The buzz for this book was astronomical. It was all over twitter and facebook and the vast majority of book blogs. Or at least the ones I visit. There was all this potential swag to be won, a super cool contest on the author’s blog just before Christmas and secret project to have book blogs across the web participate in a launch party.

All of this hype worried me. I wasn’t sure if any debut, or beginning of a series, was worth me getting as excited as I was. But, excited I got, and when I finally got my hands on a copy of the book, I pretty much just sat down and read until I was done.

The first thing this book has is secrets. It’s riddled with them. In the first chapter we see seventeen year old Amy and her parents are being cryogenically frozen in preporation for a three hunred year journet across the universe. But we aren’t told why. There’s hints about dirty politics, something to do with the military. And then one of the people freezing Amy and family lets slip that there’s been a delay in the ship launch. The people they are freezing now are jst going to sit around on earth for a year, when they could have been living their lives, seeing their loved ones, and they aren’t even told why.

Fast forward two hundred and fifty years and we meet a young man named Elder. He is next in line to rule the people aboard the ship Godspeed. But there’s mystery here to. Elder hasn’t been told things about the ship, or it’s history. He is scheduled to take over the rule of it but has been kept in the dark about what that means, or what the ship’s purpose even is. And as the cryogenically frozen people, the ship’s important cargo, start being murdered in their sleep, Elder is faced with a choice. Stand up to his mentor, and the ship’s ruler, or carry on as he always has, trusting everything he says.

Elder was such a surprise for me in this book. Everything that I’d heard beforehand had been about Amy. Sure, you could tell from the cover that there were two people involved in the book but I didn’t know anything about him. And he was the best part of the book.

As Amy is still frozen for the a good chunk of the beginning, we see the beginnings of the story, and the mystery of life aboard the goodship Godspeed through Elder’s eyes and it is a fascinating world. Simultaneausly, giant and tiny. A ship big enough to hold a city and a field and have secret levels. It boggles the mind. But then, from anywhere you stand on the ship you can see the walls.

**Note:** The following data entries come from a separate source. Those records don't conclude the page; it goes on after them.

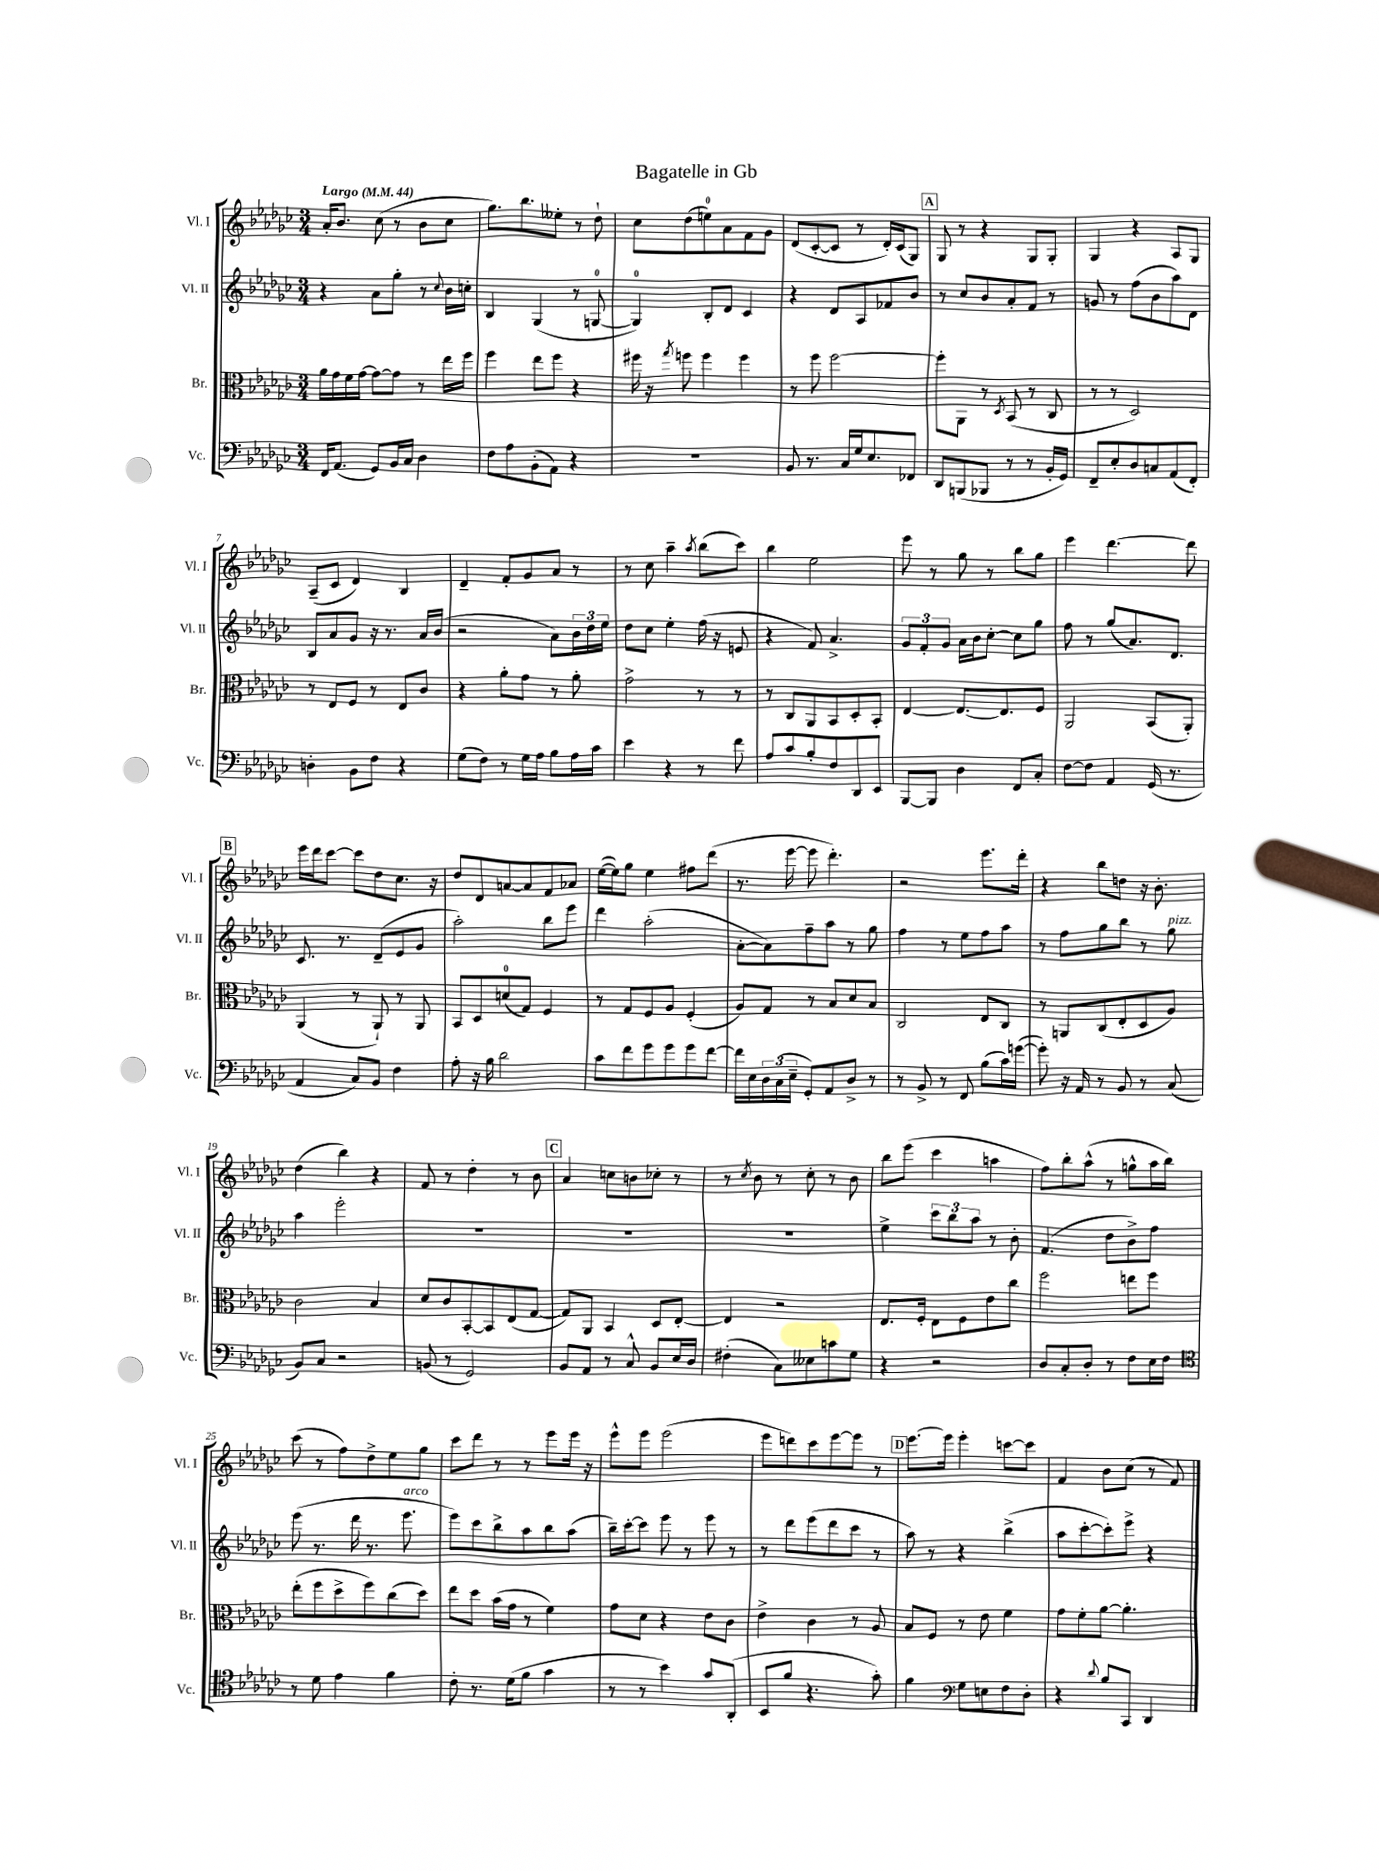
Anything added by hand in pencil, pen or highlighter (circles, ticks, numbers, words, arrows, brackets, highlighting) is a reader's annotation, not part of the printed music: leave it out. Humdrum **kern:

**kern	**kern	**kern	**kern
*staff4	*staff3	*staff2	*staff1
*clefF4	*clefC3	*clefG2	*clefG2
*k[b-e-a-d-g-c-]	*k[b-e-a-d-g-c-]	*k[b-e-a-d-g-c-]	*k[b-e-a-d-g-c-]
*M3/4	*M3/4	*M3/4	*M3/4
*MM44	*MM44	*MM44	*MM44
16FF	16a-	4r	16a-'
(8.AA-	16g-	.	8.b-
.	16f	.	.
.	[16g-	.	.
8GG-)	8g-_	8a-	(8cc-
16BB-	8g-]	8gg-'	8r
16C-	.	.	.
4D-	8r	8r	8b-
.	.	8qqcc-	.
.	16ee-	16b-	8cc-
.	16ff	16cc'	.
=	=	=	=
8F	4ff	4B-	8.gg-)
8A-	.	.	.
.	.	.	8.bb-
(8BB-'	8ee-	(4G-	.
8AA-)	8ff	.	8ee--'
4r	4r	8r	8r
.	.	[8G	8dd-`
=	=	=	=
2.r	16ff#	4G])	8cc-
.	16r	.	.
.	8qgg-	.	.
.	8ff	.	(8dd-
.	4ff	8B-'	8ee)
.	.	8d-	8a-
.	4ff	4c-	8f
.	.	.	8g-
=	=	=	=
8BB-	8r	4r	(8d-
8.r	8ff	.	[8c-'
.	[2ff	8d-	8c-]
16C-	.	.	.
16G-	.	8A-	8r
8.E-	.	.	.
.	.	8f-	16d-')
.	.	.	(16c-
8FF-	.	8b-	8G-)
=	=	=	=
8DD-	8ff']	8r	8G-
(8BBB	8AA-	8cc-	8r
8BBB-	8r	8b-	4r
.	8qD-	.	.
8r	(8BB-	8a-'	.
8r	8r	8f	8G-
16BB-'	8C-	8r	8G-'
16GG-)	.	.	.
=	=	=	=
8FF~	8r	8g	4G-
8E-'	8r	8r	.
8D-	2D-)	(8ff	4r
8C	.	8b-	.
(8AA-	.	8aa-)	8A-
8FF')	.	8d-	8G-
=	=	=	=
4D'	8r	8B-	(8A-~
.	8E-	8a-	8c-
8BB-	8F	8g-	4d-)
8F	8r	16r	.
.	.	8.r	.
4r	8E-	.	4B-
.	8c-	16a-	.
.	.	(16b-	.
=	=	=	=
(8G-	4r	2r	4d-~
8F)	.	.	.
8r	8a-'	.	8f'
16G-	8g-	.	8g-
16A-	.	.	.
8B-	8r	8a-)	8a-
16A-	8a-'	24b-	8r
.	.	24dd-	.
16c-	.	.	.
.	.	24ee-	.
=	=	=	=
4e-	2g-^	8dd-	8r
.	.	8cc-	8cc-
4r	.	4ee-'	4aa-~
.	.	.	8qaa-
8r	8r	(16ff	(8bb-
.	.	16r	.
8f	8r	8e	8ccc-)
=	=	=	=
8A-	8r	4r	4bb-
8c-	8C-	.	.
8B-'	8AA-	8f)	2ee-
8F	8BB-	4.a-^	.
8DD-	8D-'	.	.
8EE-	8BB-'	.	.
=	=	=	=
[8BBB-	[4E-	12g-	8eee-
.	.	12f'	.
8BBB-]	.	.	8r
.	.	12g-	.
4D-	8.E-_	16a-	8gg-
.	.	16b-	.
.	.	[8cc-'	8r
.	8.E-]	.	.
8FF	.	8cc-]	8bb-
8C-'	8F	8gg-	8gg-
=	=	=	=
[8F	2AA-	8ff	4eee-
8F]	.	8r	.
4AA-	.	(8gg-	[4.ddd-
.	.	8.a-)	.
(16GG-	(8BB-	.	.
8.r	.	8.d-	.
.	8AA-')	.	8ddd-]
=	=	=	=
4AA-	(4AA-	8.c-	16eee-
.	.	.	16ddd-
.	.	.	[8ccc-
.	.	8.r	.
8C-)	8r	.	8ccc-]
8BB-	8AA-`)	(8d-~	8dd-
4F	8r	8e-	8.cc-
.	8AA-	8g-	.
.	.	.	16r
=	=	=	=
8A-'	8BB-	2aa-')	8dd-
16r	8D-	.	8d-
16B-	.	.	.
2d-	(8d	.	[8a
.	8G-)	.	8a]
.	4F	8bb-	8f
.	.	8eee-	8a-
=	=	=	=
8c-	8r	4ddd-	([16ee-
.	.	.	16ee-])
8f	8G-	.	8gg-
8g-	8F	(2aa-'	4ee-
8g-	8A-	.	.
8g-	(4F'	.	8ff#
[8f	.	.	(8ddd-
=	=	=	=
16f]	8A-)	[8a-'	8.r
16E-	.	.	.
24D-	8G-	8a-])	.
(24C-	.	.	.
.	.	.	[16eee-
24E-~	.	.	.
8GG-')	8r	8ff~	8eee-]
8AA-	8B-	8aa-	4.ddd-')
8D-^	8d-	8r	.
8r	8B-	8gg-	.
=	=	=	=
8r	2C-	4ff	2r
8BB-^	.	.	.
8r	.	8r	.
8FF	.	8ee-	.
(8B-	8E-	8ff	8.eee-
16c-)	8C-	8aa-	.
([16g	.	.	16ddd-'
=	=	=	=
8g'])	8r	8r	4r
16r	8AA	8ff	.
16AA-	.	.	.
8r	(8C-	8gg-	8bb-
8BB-	8E-'	8bb-	8dd
8r	8D-	8r	16r
.	.	.	8.b-'
(8C-	8A-)	8gg-	.
=	=	=	=
8BB-)	2c-	4aa-	(4dd-
8C-	.	.	.
2r	.	2eee-'	4bb-)
.	4B-	.	4r
=	=	=	=
(8BB	8d-	2.r	8f
8r	8c-	.	8r
2GG-)	[8BB-'	.	4dd-'
.	8BB-]	.	.
.	(8E-	.	8r
.	[8G-	.	8b-
=	=	=	=
8BB-	8G-])	2.r	4a-
8AA-	8AA-	.	.
8r	4BB-	.	8cc
8C-^^	.	.	8b
8BB-	8D-	.	8cc-'
16E-	[8E-'	.	8r
16D-	.	.	.
=	=	=	=
(4F#'	4E-]	2.r	8r
.	.	.	8qcc-
.	.	.	8b-
8C-)	2r	.	8r
8E--	.	.	8cc-'
8c	.	.	8r
8G-	.	.	8b-
=	=	=	=
4r	8.E-	4ee-^	8bb-
.	.	.	(8eee-
.	16F'	.	.
2r	8E-	12ccc-	4ccc-
.	.	12bb-	.
.	8F	.	.
.	.	12aa-	.
.	8e-	8r	4aa
.	8cc-	8b-'	.
=	=	=	=
8D-	2ff	(4.f	8ff)
8C-'	.	.	8bb-'
8D-'	.	.	(8aa-^^
8r	.	8dd-	8r
8F	8ee	8b-^)	8gg^^
16E-	8ff	8ff	16aa-
16F	.	.	16bb-)
=	=	=	=
*clefC4	*	*	*
8r	(8ee-'	(8eee-	(8ccc-
8d-	8ff	8.r	8r
4e-	8dd-^	.	8ff)
.	.	16ddd-	.
.	8ff)	8.r	8dd-^
4f	(8cc-	.	8ee-
.	.	8.eee-	.
.	8dd-)	.	8gg-
=	=	=	=
8c-'	8ee-	8eee-)	8ccc-
8.r	8dd-	8ccc-	8ddd-
.	(16b-	8bb-^	8r
(16d-	16g-	.	.
8f	8r	8aa-	8r
4g-	4f)	8bb-	8eee-
.	.	(8aa-	16eee-
.	.	.	16r
=	=	=	=
8r	8g-	16bb-~)	8eee-^^
.	.	[16ccc-'	.
8r	8d-	8ccc-]	8eee-
4b-)	4r	8eee-	(2eee-
.	.	8r	.
8g-	8e-	8eee-	.
(8AA-'	8c-	8r	.
=	=	=	=
8BB-	4e-^	8r	8eee-
8f	.	8ddd-	8ddd)
4.r	4c-	(8eee-	8ccc-
.	.	8ddd-	[8eee-
.	8r	8ccc-	8eee-]
8g-')	8A-	8r	8r
=	=	=	=
4f	8B-	8aa-)	[8.eee-
.	8F	8r	.
.	.	.	16eee-]
*clefF4	*	*	*
8G-	8r	4r	4eee-'
8E	8e-	.	.
8F	4f	(4bb-^	[8ccc
8D-'	.	.	8ccc]
=	=	=	=
4r	8g-	8aa-	4f
.	8f'	[8ccc-'	.
8qqd-	.	.	.
8B-	[8a-	8ccc-'])	8b-
8CC-	4.a-']	8eee-^	(8cc-
4DD-	.	4r	8r
.	.	.	8f)
==	==	==	==
*-	*-	*-	*-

Once Amy does wake up she is terribly clausterphobic despite never having been before.

What I really loved about this book was even though the culprit for the murders was rather obvious, the reasoning behind them, and the reasoning of why life on the ship is lived the way it is, was a complete mystery. And even once that was revealed there was another reveal, another HUGE reveal at the end. There is mystery within mystery in this world and we still don’t know all the answers.

Why was the ship launched in the first place? Why was it delayed a year?

I’m still not even sure we saw all the area’s of the ship. I kept hoping for there to be some sort of escape shuttle. But one was not revealed to us in this book. *crosses fingers for the next one*

When all was said and done at the end of the book, I still wasn’t quite sure who had the right idea and who was the biggest jerk. What I did know was that having thousands of people living aboard a ship, even if it seems like a giant ship, is bad idea. Things go wrong.

But it makes a good book. And I can’t wait for the second one.